----- Exercise inputs

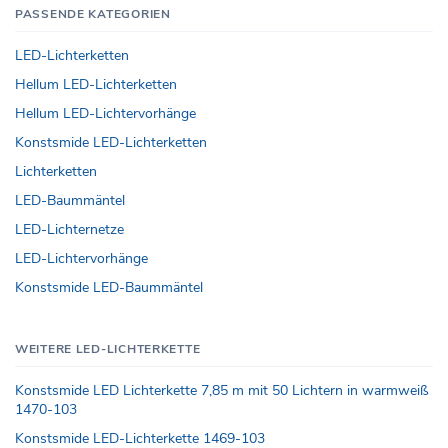
PASSENDE KATEGORIEN
LED-Lichterketten
Hellum LED-Lichterketten
Hellum LED-Lichtervorhänge
Konstsmide LED-Lichterketten
Lichterketten
LED-Baummäntel
LED-Lichternetze
LED-Lichtervorhänge
Konstsmide LED-Baummäntel
WEITERE LED-LICHTERKETTE
Konstsmide LED Lichterkette 7,85 m mit 50 Lichtern in warmweiß
1470-103
Konstsmide LED-Lichterkette 1469-103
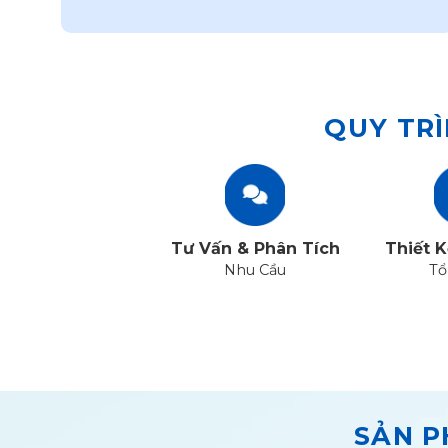
QUY TRÌ
Tư Vấn & Phân Tích
Thiết K
Nhu Cầu
Tổ
SẢN P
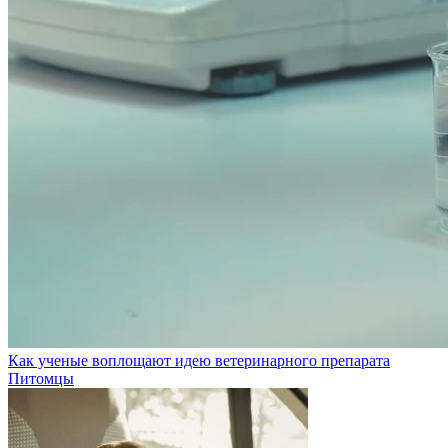
Как ученые воплощают идею ветеринарного препарата
Питомцы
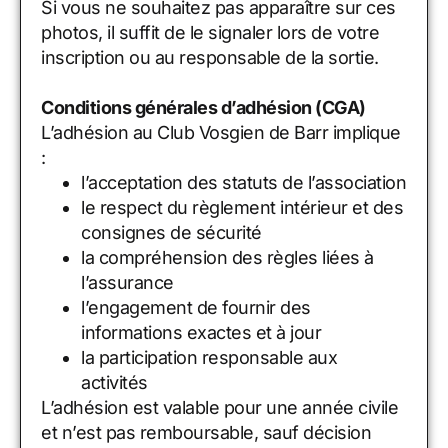
Si vous ne souhaitez pas apparaître sur ces
photos, il suffit de le signaler lors de votre
inscription ou au responsable de la sortie.
Conditions générales d’adhésion (CGA)
L’adhésion au Club Vosgien de Barr implique
:
l’acceptation des statuts de l’association
le respect du règlement intérieur et des
consignes de sécurité
la compréhension des règles liées à
l’assurance
l’engagement de fournir des
informations exactes et à jour
la participation responsable aux
activités
L’adhésion est valable pour une année civile
et n’est pas remboursable, sauf décision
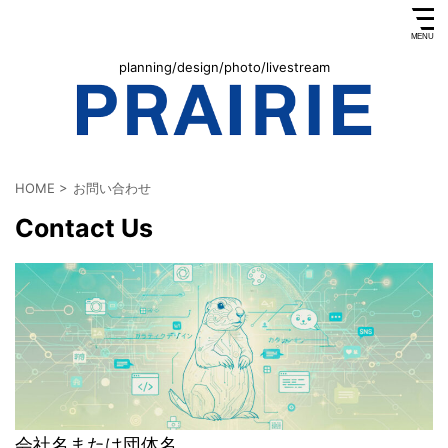
planning/design/photo/livestream
HOME
>
お問い合わせ
Contact Us
会社名または団体名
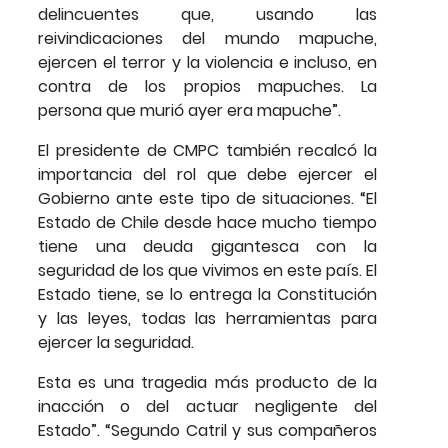
delincuentes que, usando las
reivindicaciones del mundo mapuche,
ejercen el terror y la violencia e incluso, en
contra de los propios mapuches. La
persona que murió ayer era mapuche”.
El presidente de CMPC también recalcó la
importancia del rol que debe ejercer el
Gobierno ante este tipo de situaciones. “El
Estado de Chile desde hace mucho tiempo
tiene una deuda gigantesca con la
seguridad de los que vivimos en este país. El
Estado tiene, se lo entrega la Constitución
y las leyes, todas las herramientas para
ejercer la seguridad.
Esta es una tragedia más producto de la
inacción o del actuar negligente del
Estado”. “Segundo Catril y sus compañeros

----------

== Task prompt ==
Repeat the entries exactly, pictures left out.

== Written solution ==
PASSENDE KATEGORIEN
LED-Lichterketten
Hellum LED-Lichterketten
Hellum LED-Lichtervorhänge
Konstsmide LED-Lichterketten
Lichterketten
LED-Baummäntel
LED-Lichternetze
LED-Lichtervorhänge
Konstsmide LED-Baummäntel
WEITERE LED-LICHTERKETTE
Konstsmide LED Lichterkette 7,85 m mit 50 Lichtern in warmweiß
1470-103
Konstsmide LED-Lichterkette 1469-103
QUY TRÌ
Tư Vấn & Phân Tích
Thiết K
Nhu Cầu
Tổ
SẢN P
Как ученые воплощают идею ветеринарного препарата
Питомцы
Si vous ne souhaitez pas apparaître sur ces
photos, il suffit de le signaler lors de votre
inscription ou au responsable de la sortie.
Conditions générales d’adhésion (CGA)
L’adhésion au Club Vosgien de Barr implique
:
l’acceptation des statuts de l’association
le respect du règlement intérieur et des
consignes de sécurité
la compréhension des règles liées à
l’assurance
l’engagement de fournir des
informations exactes et à jour
la participation responsable aux
activités
L’adhésion est valable pour une année civile
et n’est pas remboursable, sauf décision
planning/design/photo/livestream
HOME
>
お問い合わせ
Contact Us
会社名または団体名
delincuentes que, usando las
reivindicaciones del mundo mapuche,
ejercen el terror y la violencia e incluso, en
contra de los propios mapuches. La
persona que murió ayer era mapuche”.
El presidente de CMPC también recalcó la
importancia del rol que debe ejercer el
Gobierno ante este tipo de situaciones. “El
Estado de Chile desde hace mucho tiempo
tiene una deuda gigantesca con la
seguridad de los que vivimos en este país. El
Estado tiene, se lo entrega la Constitución
y las leyes, todas las herramientas para
ejercer la seguridad.
Esta es una tragedia más producto de la
inacción o del actuar negligente del
Estado”. “Segundo Catril y sus compañeros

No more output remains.